Rab sagte: „Beim Gericht wird der Mensch Rechenschaft ablegen müssen über alle guten Dinge, die er hätte genießen können und nicht genossen hat.“ (Palästinensischer Talmud, Kidduschin).

Blue schreibt zur Thematik „Weshalb der steinige Weg der Religion sinnvoll ist“: Wo die Verwundung größer ist, muss die Versöhnung tiefer sein. Die dafür notwendige Disziplin bewahrt den Menschen vor der gefährlichsten religiösen Versuchung – dem Mangel an Respekt vor der Wirklichkeit. Denn religiöse Wahrheit ist letzten Endes bitter, stechend und schmerzhaft. Dahingegen religiöse Sentimentalität (Gefühl, Stimmung) nicht. Die jüdische Religion hat heute Probleme sich den aktuellen Problemen zuzuwenden. Sie fühlt sich in ihrer Tradition viel wohler. Lieber setzt man sich mit den klassischen Problemen von Armut und Verfolgung auseinander. Selten werden moderne Probleme der Freizeit, des Wohlstandes und der Enttabuisierung angegangen.

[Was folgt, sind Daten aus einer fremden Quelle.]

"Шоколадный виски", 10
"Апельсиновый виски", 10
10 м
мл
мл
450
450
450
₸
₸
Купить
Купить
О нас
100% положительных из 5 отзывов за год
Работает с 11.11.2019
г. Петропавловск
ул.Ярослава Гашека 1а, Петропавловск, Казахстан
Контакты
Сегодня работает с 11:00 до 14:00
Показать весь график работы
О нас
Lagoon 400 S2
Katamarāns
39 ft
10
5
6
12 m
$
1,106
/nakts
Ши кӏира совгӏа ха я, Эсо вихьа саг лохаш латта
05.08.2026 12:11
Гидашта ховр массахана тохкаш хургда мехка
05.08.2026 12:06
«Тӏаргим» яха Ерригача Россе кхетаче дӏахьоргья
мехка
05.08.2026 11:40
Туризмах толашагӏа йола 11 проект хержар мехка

Juden sind es heute nicht mehr gewohnt, ihre religiösen Erfahrungen Außenstehenden zu erklären. Zum einen haben historische Erfahrungen dazu beigetragen, z.B. die traumatischen Erlebnisse der Zwangschristianisierung, zum anderen sieht es das Judentum nicht vor zu missionieren. Dies hat die theologische Zurückhaltung gesteigert. Somit kann es heute eher vorkommen, dass man, wenn man mit Juden über ihre religiösen Erfahrungen reden möchte, von ihnen zu einem Schabbatessen eingeladen wird. Eine Antwort auf die gestellten Fragen wird man vermutlich nicht erhalten.

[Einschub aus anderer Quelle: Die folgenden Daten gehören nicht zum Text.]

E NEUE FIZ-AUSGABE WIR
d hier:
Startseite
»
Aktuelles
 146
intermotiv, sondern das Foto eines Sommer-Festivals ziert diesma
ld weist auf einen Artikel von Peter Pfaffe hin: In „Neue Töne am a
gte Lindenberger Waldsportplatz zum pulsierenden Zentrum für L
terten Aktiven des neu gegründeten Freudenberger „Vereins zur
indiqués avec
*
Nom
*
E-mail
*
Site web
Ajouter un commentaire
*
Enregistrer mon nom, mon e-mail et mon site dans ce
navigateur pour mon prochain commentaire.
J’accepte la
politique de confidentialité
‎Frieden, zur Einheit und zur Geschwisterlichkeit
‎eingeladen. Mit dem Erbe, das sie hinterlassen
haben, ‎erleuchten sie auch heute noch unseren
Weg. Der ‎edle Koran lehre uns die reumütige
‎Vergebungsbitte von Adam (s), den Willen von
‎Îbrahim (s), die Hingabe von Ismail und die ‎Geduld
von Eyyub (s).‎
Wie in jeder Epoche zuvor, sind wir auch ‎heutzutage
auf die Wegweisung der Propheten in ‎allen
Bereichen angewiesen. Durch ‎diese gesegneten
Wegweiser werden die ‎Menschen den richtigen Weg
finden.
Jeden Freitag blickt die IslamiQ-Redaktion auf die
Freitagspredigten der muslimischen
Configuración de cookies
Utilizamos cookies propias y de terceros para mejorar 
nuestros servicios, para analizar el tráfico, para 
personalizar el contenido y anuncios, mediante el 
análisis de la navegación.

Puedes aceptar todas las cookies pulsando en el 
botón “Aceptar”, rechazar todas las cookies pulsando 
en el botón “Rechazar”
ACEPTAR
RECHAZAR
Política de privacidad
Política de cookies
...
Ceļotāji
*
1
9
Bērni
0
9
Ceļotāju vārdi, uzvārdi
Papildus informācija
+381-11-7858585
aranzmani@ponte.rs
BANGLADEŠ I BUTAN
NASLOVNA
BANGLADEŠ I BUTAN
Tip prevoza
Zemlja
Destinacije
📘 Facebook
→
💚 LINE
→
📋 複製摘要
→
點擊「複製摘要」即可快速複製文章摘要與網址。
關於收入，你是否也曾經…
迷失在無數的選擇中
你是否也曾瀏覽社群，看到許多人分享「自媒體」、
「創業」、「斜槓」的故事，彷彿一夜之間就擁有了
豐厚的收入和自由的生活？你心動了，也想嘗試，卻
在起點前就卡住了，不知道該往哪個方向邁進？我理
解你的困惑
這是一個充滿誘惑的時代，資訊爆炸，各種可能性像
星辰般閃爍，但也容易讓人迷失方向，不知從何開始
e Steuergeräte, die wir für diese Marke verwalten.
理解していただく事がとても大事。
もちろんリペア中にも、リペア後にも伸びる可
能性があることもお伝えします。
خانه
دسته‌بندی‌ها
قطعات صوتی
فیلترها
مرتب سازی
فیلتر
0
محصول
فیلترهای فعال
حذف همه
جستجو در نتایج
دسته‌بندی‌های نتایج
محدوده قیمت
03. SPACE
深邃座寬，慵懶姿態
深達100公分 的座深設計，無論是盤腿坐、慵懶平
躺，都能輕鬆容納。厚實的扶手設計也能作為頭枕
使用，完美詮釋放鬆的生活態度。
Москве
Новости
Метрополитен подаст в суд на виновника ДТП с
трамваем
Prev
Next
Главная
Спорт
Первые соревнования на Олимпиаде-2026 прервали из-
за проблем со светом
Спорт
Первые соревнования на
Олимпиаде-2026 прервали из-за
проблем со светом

Das jüdische Volk lebt heute aus der Hoffnung heraus. Es stellt sich heute die Frage, ob die Ära der Rabbis und der Synagogen womöglich zu Ende ist, so wie die Ära des Tempels auch schon zu Ende ging.

2. ‚Den Lebensunterhalt verdienen‘

Ein Lieblingswort von Rabbis von Javneh war:

„Ich bin Gottes Geschöpf, und mein Mitmensch ist Gottes Geschöpf. Ich arbeite in der Stadt, und er arbeitet auf dem Land. Ich stehe früh auf, um meine Arbeit zu tun, und er steht früh auf, um seine Arbeit zu tun. Wie er sich nicht anmaßt, meine Arbeit zu tun, so maße auch ich mir nicht an, seine Arbeit zu tun. Wirst du sagen: ich tue viel und er tut wenig? Wir haben gelernt: Mag jemand viel tun oder mag jemand wenig tun; Es ist alles dasselbe, vorausgesetzt, er erhebt sein Herz zum Himmel.“ (Talmud, Berachot)

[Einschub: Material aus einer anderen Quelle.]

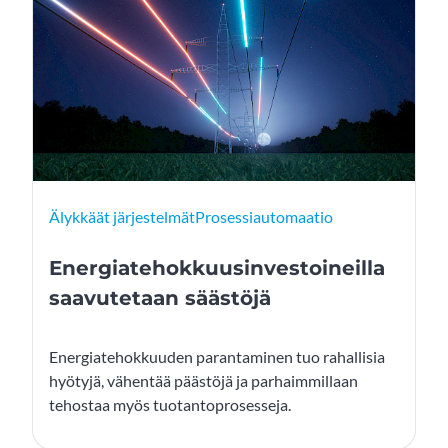
Älykkäät järjestelmät
Prosessiautomaatio
Energiatehokkuusinvestoineilla
saavutetaan säästöjä
Energiatehokkuuden parantaminen tuo rahallisia
hyötyjä, vähentää päästöjä ja parhaimmillaan
tehostaa myös tuotantoprosesseja.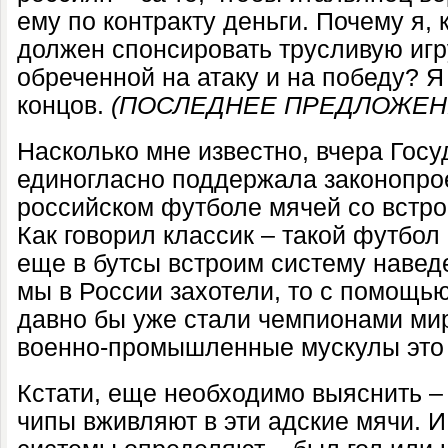
ему по контракту деньги. Почему я,
должен спонсировать трусливую игр
обреченной на атаку и на победу? Я
концов.
(ПОСЛЕДНЕЕ ПРЕДЛОЖЕНИ
Насколько мне известно, вчера Гос
единогласно поддержала законопро
российском футболе мячей со встр
Как говорил классик – такой футбол
еще в бутсы встроим систему навед
мы в России захотели, то с помощь
давно бы уже стали чемпионами ми
военно-промышленные мускулы это 
Кстати, еще необходимо выяснить –
чипы вживляют в эти адские мячи. 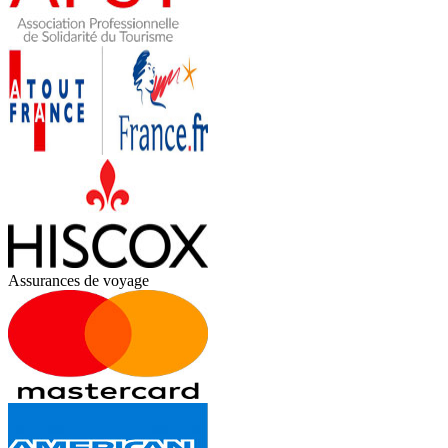
Assurances de voyage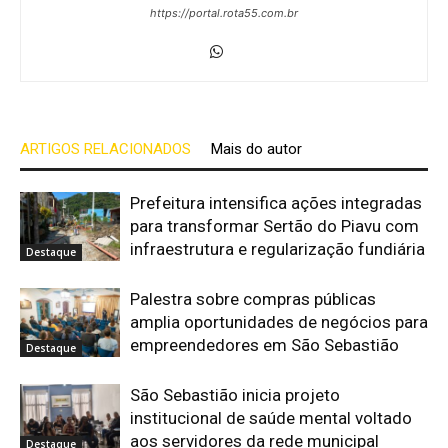
https://portal.rota55.com.br
ARTIGOS RELACIONADOS
Mais do autor
Prefeitura intensifica ações integradas
para transformar Sertão do Piavu com
infraestrutura e regularização fundiária
Destaque
Palestra sobre compras públicas
amplia oportunidades de negócios para
empreendedores em São Sebastião
Destaque
São Sebastião inicia projeto
institucional de saúde mental voltado
aos servidores da rede municipal
Destaque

Dieses Zitat aus dem Talmud soll verdeutlichen, dass es bei jeder Art von Arbeit immer auf die Herzenseinstellung ankommt.

„Religion“ heißt vor allem sie zu erfüllen. Man soll sie nicht betrachten, betend aufsagen, küssen oder über sie philosophieren. Für einen Juden ist Arbeit und Geschäft heilig, denn die Schöpfung ruht nicht. Es bereitet ihnen Freude, für ihren Lebensunterhalt zu sorgen. Somit arbeiten sie für die Königsherrschaft Gottes oder für die Republik des Guten.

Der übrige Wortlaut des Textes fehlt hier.